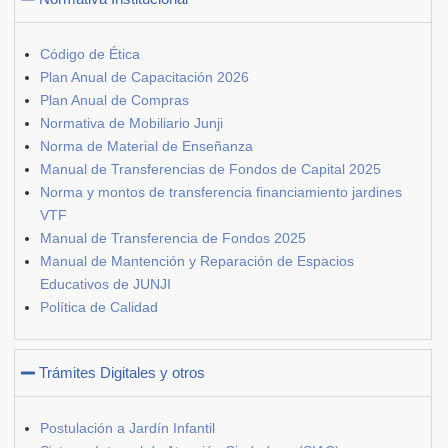
Código de Ética
Plan Anual de Capacitación 2026
Plan Anual de Compras
Normativa de Mobiliario Junji
Norma de Material de Enseñanza
Manual de Transferencias de Fondos de Capital 2025
Norma y montos de transferencia financiamiento jardines
VTF
Manual de Transferencia de Fondos 2025
Manual de Mantención y Reparación de Espacios
Educativos de JUNJI
Política de Calidad
Trámites Digitales y otros
Postulación a Jardín Infantil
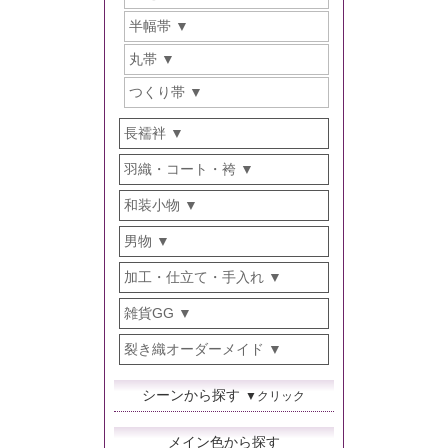
半幅帯
丸帯
つくり帯
長襦袢
羽織・コート・袴
和装小物
男物
加工・仕立て・手入れ
雑貨GG
裂き織オーダーメイド
シーンから探す
▼クリック
メイン色から探す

◆ ◆ ◆ ◆ ◆

Required work: All records above need to be returned exactly. Omit the pictures.

Response:
Código de Ética
Plan Anual de Capacitación 2026
Plan Anual de Compras
Normativa de Mobiliario Junji
Norma de Material de Enseñanza
Manual de Transferencias de Fondos de Capital 2025
Norma y montos de transferencia financiamiento jardines
VTF
Manual de Transferencia de Fondos 2025
Manual de Mantención y Reparación de Espacios
Educativos de JUNJI
Política de Calidad
Trámites Digitales y otros
Postulación a Jardín Infantil
半幅帯
丸帯
つくり帯
長襦袢
羽織・コート・袴
和装小物
男物
加工・仕立て・手入れ
雑貨GG
裂き織オーダーメイド
シーンから探す
▼クリック
メイン色から探す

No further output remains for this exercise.